22. An electric actuator for controlling the clutch in motor vehicles, as claimed in the previous claim 16, wherein the actuator element comprising a metallic cable connected to the plate containing the actuator means.

23. An electric actuator for controlling the clutch and the sequential gearbox of motor vehicles, wherein

the actuator for the clutch comprises a mechanism for transforming rotary motion into linear motion of an actuator element, wherein the actuator comprises: axial actuator means set directly on a translation axis of an actuator element; the actuator means have main working parts with working profile having symmetrical development to the translation axis;

the means allow multiple consecutive operations on a direction of rotation of the motor and corresponding translation of the actuator means , with corresponding full rotation of a crank stud, clockwise or counterclockwise, of the mechanism; the actuator means after an operation returning to a same starting position, for internal and/or external action of controlled element or of the actuator itself;

the mechanism, for transforming the rotary motion into linear motion, is a template, with a profile fashioned in a plate sliding on a corresponding guide, in which is positioned the crank stud made to rotate by the said electric motor; the working profile of the template have the axis of symmetry intersecting the axis of rotation of the crank in the starting position;

and the actuator for the gearbox comprises a mechanism for transforming rotary motion into linear motion of an actuator element, wherein the actuator comprises: axial actuator means set directly on a translation axis of said actuator element; the actuator means have main working parts with working profiles having symmetrical development to an axis normal on the translation axis;

the means allow multiple consecutive gear selections on a direction of rotation of the motor and corresponding translation of the actuator means, either a higher gear or a lower one, with corresponding full rotation of a crank stud, clockwise or counterclockwise, of the mechanism; the actuator means after the gear selection returning to a same starting position, for internal and/or external action of controlled element or of the actuator itself; the actuator means allowing, indifferently, the manual or automatic controlling the sequential gearbox;

the working profiles of the template have the axis of symmetry intersecting the axis of rotation of the crank in the starting position;

both actuators being driven by the same electric motor.

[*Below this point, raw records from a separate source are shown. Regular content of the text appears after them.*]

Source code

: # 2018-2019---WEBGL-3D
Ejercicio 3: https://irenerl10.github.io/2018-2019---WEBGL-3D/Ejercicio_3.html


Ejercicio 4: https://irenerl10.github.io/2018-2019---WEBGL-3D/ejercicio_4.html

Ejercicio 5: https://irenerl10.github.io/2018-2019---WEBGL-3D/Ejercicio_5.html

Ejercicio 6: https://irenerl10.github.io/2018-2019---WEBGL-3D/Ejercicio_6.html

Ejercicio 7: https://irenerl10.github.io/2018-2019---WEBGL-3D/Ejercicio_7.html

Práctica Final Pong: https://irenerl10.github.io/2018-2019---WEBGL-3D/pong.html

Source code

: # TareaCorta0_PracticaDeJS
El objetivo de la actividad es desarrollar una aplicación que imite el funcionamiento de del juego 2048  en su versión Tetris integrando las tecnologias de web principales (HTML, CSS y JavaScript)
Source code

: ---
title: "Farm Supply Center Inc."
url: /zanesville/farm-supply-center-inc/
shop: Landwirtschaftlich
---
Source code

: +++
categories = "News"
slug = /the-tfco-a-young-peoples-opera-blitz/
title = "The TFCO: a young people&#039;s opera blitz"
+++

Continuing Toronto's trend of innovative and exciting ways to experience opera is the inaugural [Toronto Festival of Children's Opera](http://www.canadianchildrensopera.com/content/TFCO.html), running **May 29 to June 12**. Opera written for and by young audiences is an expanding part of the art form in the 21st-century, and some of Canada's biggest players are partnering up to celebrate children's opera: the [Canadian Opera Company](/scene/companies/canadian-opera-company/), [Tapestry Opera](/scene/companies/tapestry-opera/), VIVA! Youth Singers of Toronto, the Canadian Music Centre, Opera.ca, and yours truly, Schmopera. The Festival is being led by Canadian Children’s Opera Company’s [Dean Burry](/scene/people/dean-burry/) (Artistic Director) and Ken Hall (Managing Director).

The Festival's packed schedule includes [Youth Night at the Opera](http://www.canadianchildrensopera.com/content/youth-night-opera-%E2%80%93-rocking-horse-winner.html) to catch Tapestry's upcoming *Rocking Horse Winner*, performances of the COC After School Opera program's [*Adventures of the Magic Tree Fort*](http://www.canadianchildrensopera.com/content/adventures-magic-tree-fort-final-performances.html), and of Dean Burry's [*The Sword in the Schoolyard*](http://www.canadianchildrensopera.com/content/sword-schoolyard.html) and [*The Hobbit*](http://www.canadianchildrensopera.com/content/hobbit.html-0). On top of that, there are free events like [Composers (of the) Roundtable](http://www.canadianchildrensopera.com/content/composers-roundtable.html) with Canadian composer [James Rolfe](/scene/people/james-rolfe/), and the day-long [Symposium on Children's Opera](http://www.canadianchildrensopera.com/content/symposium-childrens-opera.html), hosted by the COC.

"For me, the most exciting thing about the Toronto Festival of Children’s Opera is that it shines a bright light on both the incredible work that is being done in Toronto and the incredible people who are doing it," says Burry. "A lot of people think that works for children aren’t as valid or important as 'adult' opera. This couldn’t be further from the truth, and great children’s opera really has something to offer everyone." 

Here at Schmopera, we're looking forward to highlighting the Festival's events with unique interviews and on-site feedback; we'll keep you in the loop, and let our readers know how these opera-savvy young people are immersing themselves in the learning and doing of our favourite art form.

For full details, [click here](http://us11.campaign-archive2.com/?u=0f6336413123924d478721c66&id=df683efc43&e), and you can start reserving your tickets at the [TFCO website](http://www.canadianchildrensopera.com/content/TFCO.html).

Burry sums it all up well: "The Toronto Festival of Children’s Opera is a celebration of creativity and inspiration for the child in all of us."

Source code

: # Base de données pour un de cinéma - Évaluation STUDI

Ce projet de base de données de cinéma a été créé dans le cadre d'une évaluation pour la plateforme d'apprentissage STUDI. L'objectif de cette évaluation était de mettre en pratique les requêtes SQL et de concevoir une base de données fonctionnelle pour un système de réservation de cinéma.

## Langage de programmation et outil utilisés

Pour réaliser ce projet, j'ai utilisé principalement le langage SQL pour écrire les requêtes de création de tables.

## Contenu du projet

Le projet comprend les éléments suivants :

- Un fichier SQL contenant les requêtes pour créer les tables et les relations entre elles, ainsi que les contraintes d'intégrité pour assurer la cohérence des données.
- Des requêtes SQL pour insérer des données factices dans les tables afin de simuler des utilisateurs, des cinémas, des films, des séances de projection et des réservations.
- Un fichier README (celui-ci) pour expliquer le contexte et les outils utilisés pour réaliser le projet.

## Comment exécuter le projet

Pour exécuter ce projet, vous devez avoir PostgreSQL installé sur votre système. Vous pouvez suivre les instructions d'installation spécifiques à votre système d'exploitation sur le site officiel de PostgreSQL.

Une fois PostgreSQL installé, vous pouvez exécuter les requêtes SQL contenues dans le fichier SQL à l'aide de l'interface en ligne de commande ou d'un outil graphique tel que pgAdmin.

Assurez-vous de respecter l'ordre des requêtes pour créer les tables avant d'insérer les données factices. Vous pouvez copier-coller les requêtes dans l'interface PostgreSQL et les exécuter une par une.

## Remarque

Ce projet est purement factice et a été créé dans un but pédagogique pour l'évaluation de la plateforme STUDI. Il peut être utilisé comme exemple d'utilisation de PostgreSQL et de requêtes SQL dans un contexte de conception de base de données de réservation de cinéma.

24. Set for modifying the control clutch and the sequential gearbox of a motorcycle, comprising at least

an electric actuator for controlling the clutch with a mechanism for transforming rotary motion into linear motion of an actuator element, wherein the actuator comprises: axial actuator means set directly on a translation axis of an actuator element; the actuator means have main working parts with working profile having symmetrical development to the translation axis;

and an actuator for controlling the sequential gearbox comprising a mechanism for transforming rotary motion of an electric motor into linear motion of an actuator element, wherein the actuator comprises: axial actuator means set directly on a translation axis of said actuator element; the actuator means have main working parts with working profiles having symmetrical development to an axis normal on the translation axis;

25. An electric actuator for controlling the sequential gearbox in motor vehicles, as claimed in the previous claim 2, wherein the actuator element is connected to the plate containing the template in an elastic manner so as to allow over-run of a control stroke.

26. An electric actuator for controlling the clutch in motor vehicles, as claimed in the previous claim 16, wherein the actuator means, after an operation, returning to a same starting position with the aid of elastic means acting on the axis to the actuator element.